··· Given entries ···

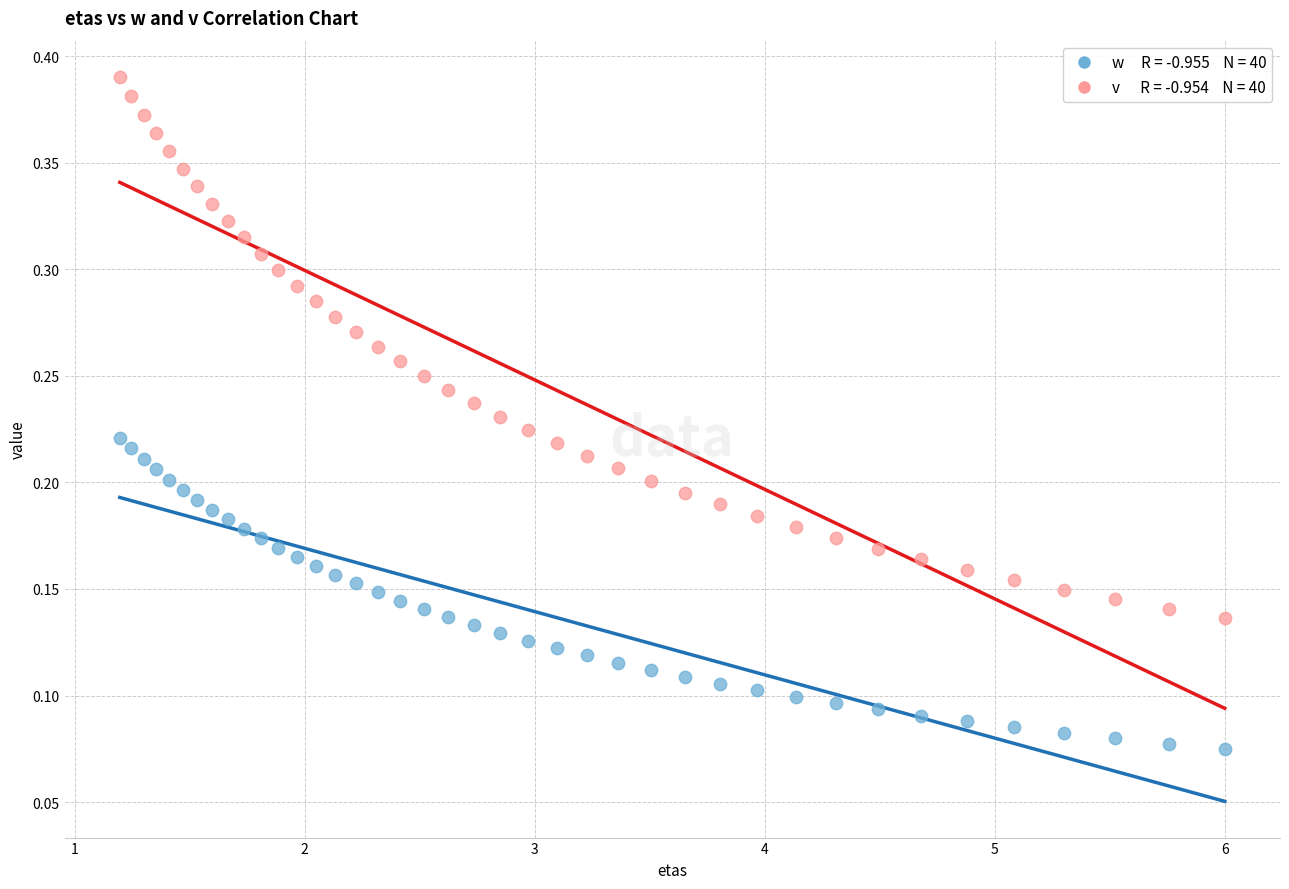

Across all data points, what is the range of X values (max minus min)?

4.8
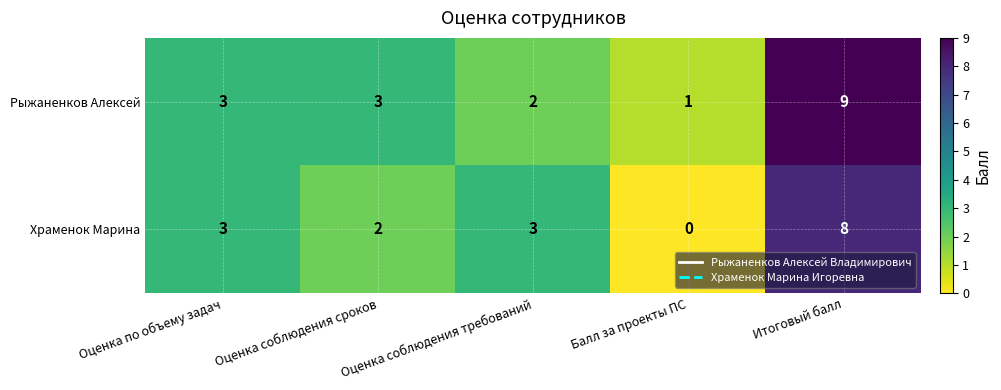

What is the total value across all series at Балл за проекты ПС?

1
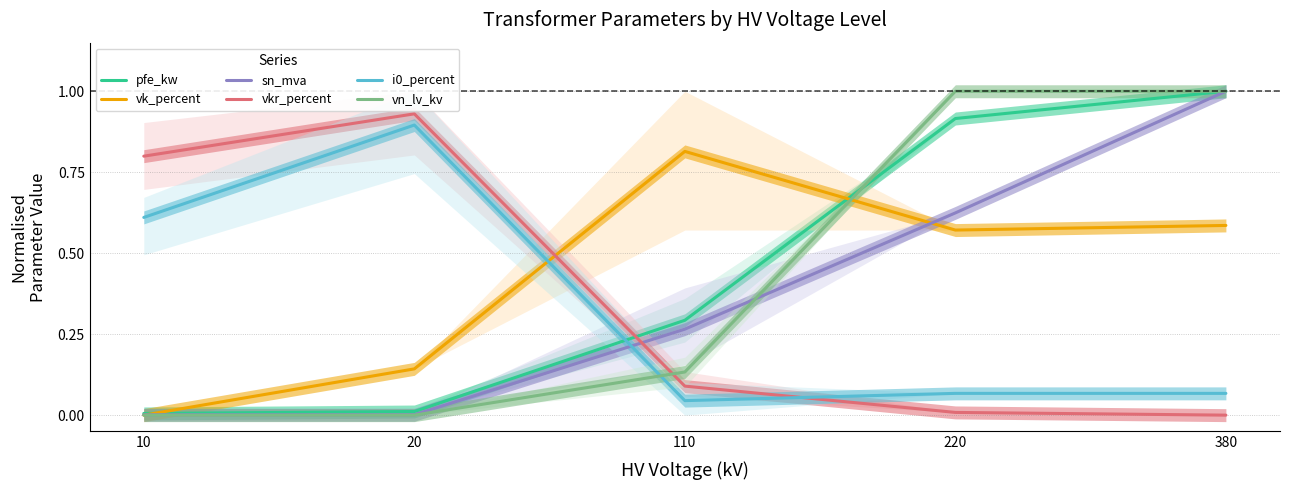

Which series has the largest range (max minus min)?

vn_lv_kv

···

## Task details
Reproduce all of the data above word for word, leaving out the pictures.

## Task response
Across all data points, what is the range of X values (max minus min)?

4.8

What is the total value across all series at Балл за проекты ПС?

1

Which series has the largest range (max minus min)?

vn_lv_kv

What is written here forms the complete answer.